*Source document:*
On Being A "Woke" Gamer

I don’t think that’s really a problem in this day and age of an enormous amount of games getting made. There are a lot of people who get weirded out by things about the real world, an obvious surface reaction, but historically and modern-setting games get made all the time.

I don’t mean the market for the games, I refer more to this article ad the chiming in of those who don’t play them. And philosophically I’m generally opposed to any impulse to head off any creative or Academic endeavor before they’re completed. Let them get beat up after they’ve been created.

Anyone remember the backlash when you couldn’t kill the children in Fallout?

In general, yeah, I’m in favor of designers doing whatever they want and letting us decide if we like it. I’d rather have games made that ultimately I find make poor choices and which perhaps I would not want to play, than to close off the possibilities of creating productive discussions.

Except you could…unless of course you totally meant Fallout 3. I think the bigger problem was children featured predominately in one portion of the game…so as a psychopath you couldn’t murder your way through, although the last time Bethesda didn’t use invincibly flags was Morrowind so this also occurs in other areas of the game.

Eklund is a great game designer and also a libertarian crank. Like the games, dislike the dude’s politics, c’est la vie.

His batting average on good games, IMO, is pretty mediocre.

Reminds me of this:

https://venturebeat.com/2013/05/11/brenda-romero-train-board-game-holocaust/

Train is one in a series of six board games that Romero calls The Mechanic is the Message. The challenge she created for herself was to capture and express difficult emotions with game mechanics.

In the game, the players read typewritten instructions. The game board is a set of train tracks with box cars, sitting on top of a window pane with broken glass. There are little yellow pegs that represent people, and the player’s job is to efficiently load those people onto the trains. A typewriter sits on one side of the board.

The game takes anywhere from a minute to two hours to play, depending on when the players make a very important discovery. At some point, they turn over a card that has a destination for the train. It says Auschwitz. At that point, for anyone who knows their history, it dawns on the player that they have been loading Jews onto box cars so they can be shipped to a World War II concentration camp and be killed in the gas showers or burned in the ovens.

The key emotion that Romero said she wanted the player to feel was “complicity.”

Romero is about halfway through her series. The first was The New World, a game about slavery, created in 2008.

That bottom one especially.

*The task:* Turn the paragraph in the gaming discussion above that begins "In the game, the players read typewritten instructions" into a short bulleted list that keeps its main facts.

*Dataset excerpts:*
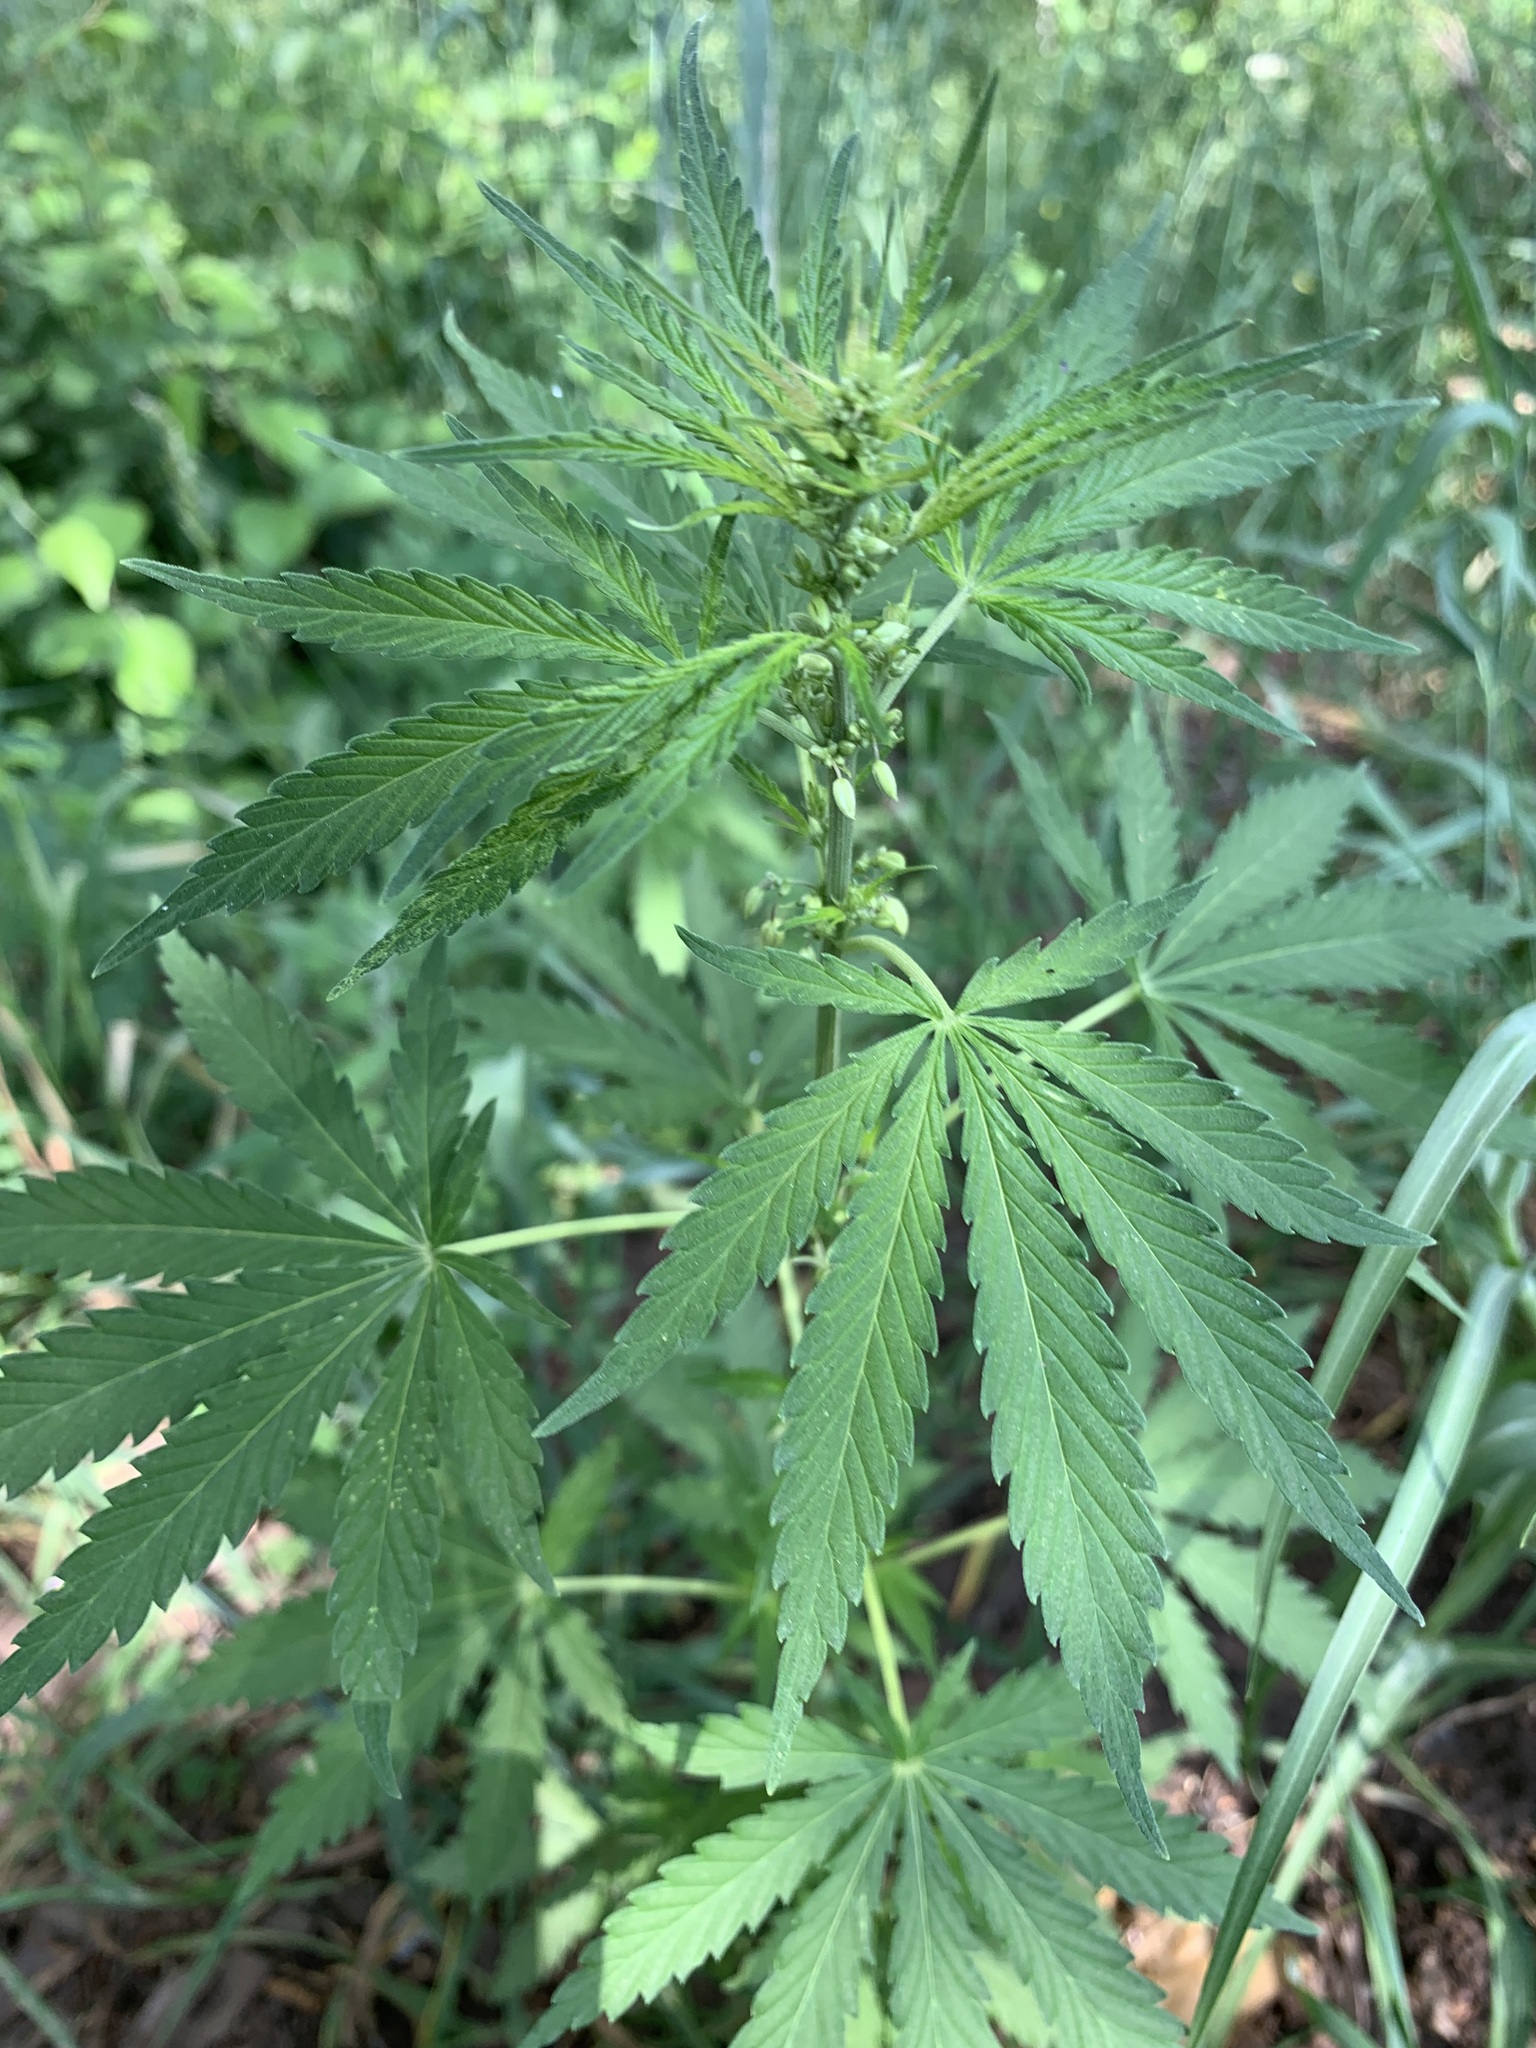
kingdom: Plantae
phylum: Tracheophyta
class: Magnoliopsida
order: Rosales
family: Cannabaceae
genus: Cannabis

---

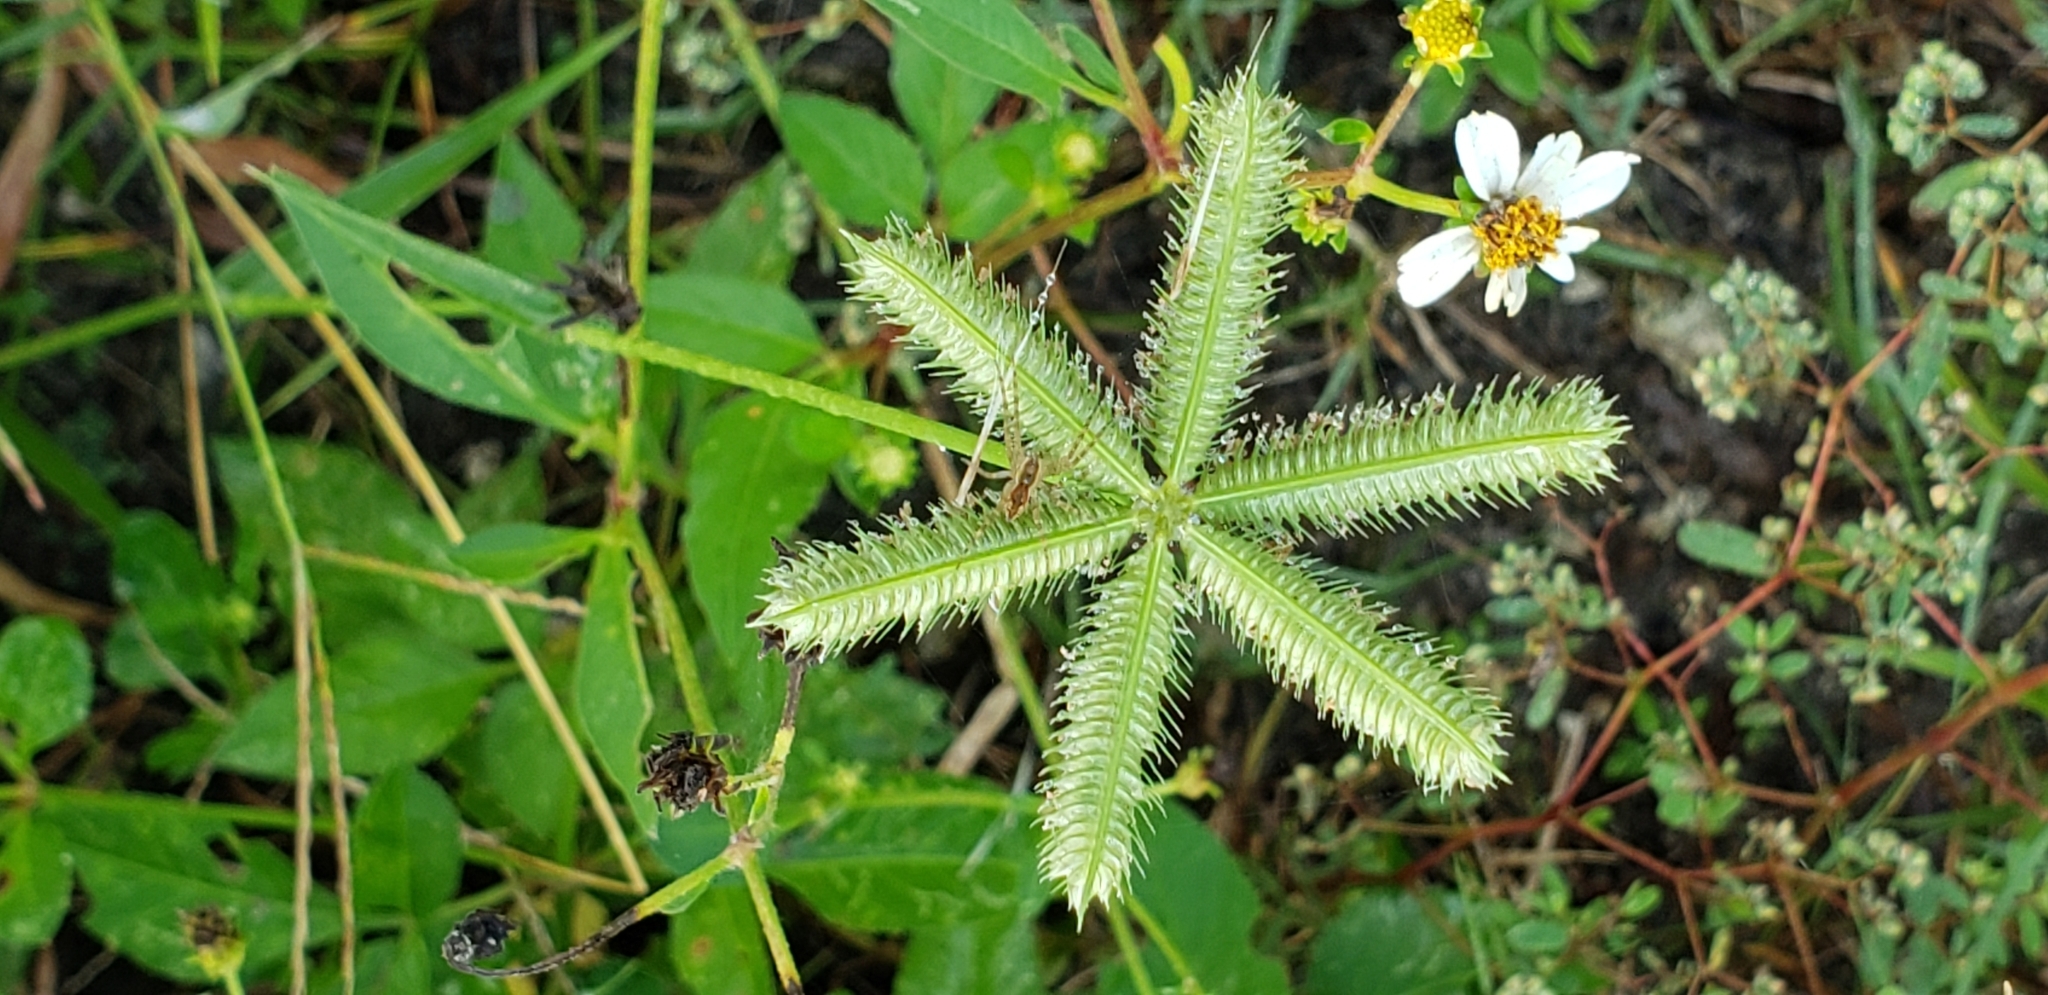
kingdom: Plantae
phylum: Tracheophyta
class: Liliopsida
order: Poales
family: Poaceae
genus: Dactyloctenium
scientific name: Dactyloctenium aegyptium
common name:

*Expected answer:*
- Players read typewritten instructions.
- The board is a set of train tracks with box cars, resting on a window pane with broken glass.
- Small yellow pegs stand for people.
- The player's job is to load those people onto the trains efficiently.
- A typewriter sits on one side of the board.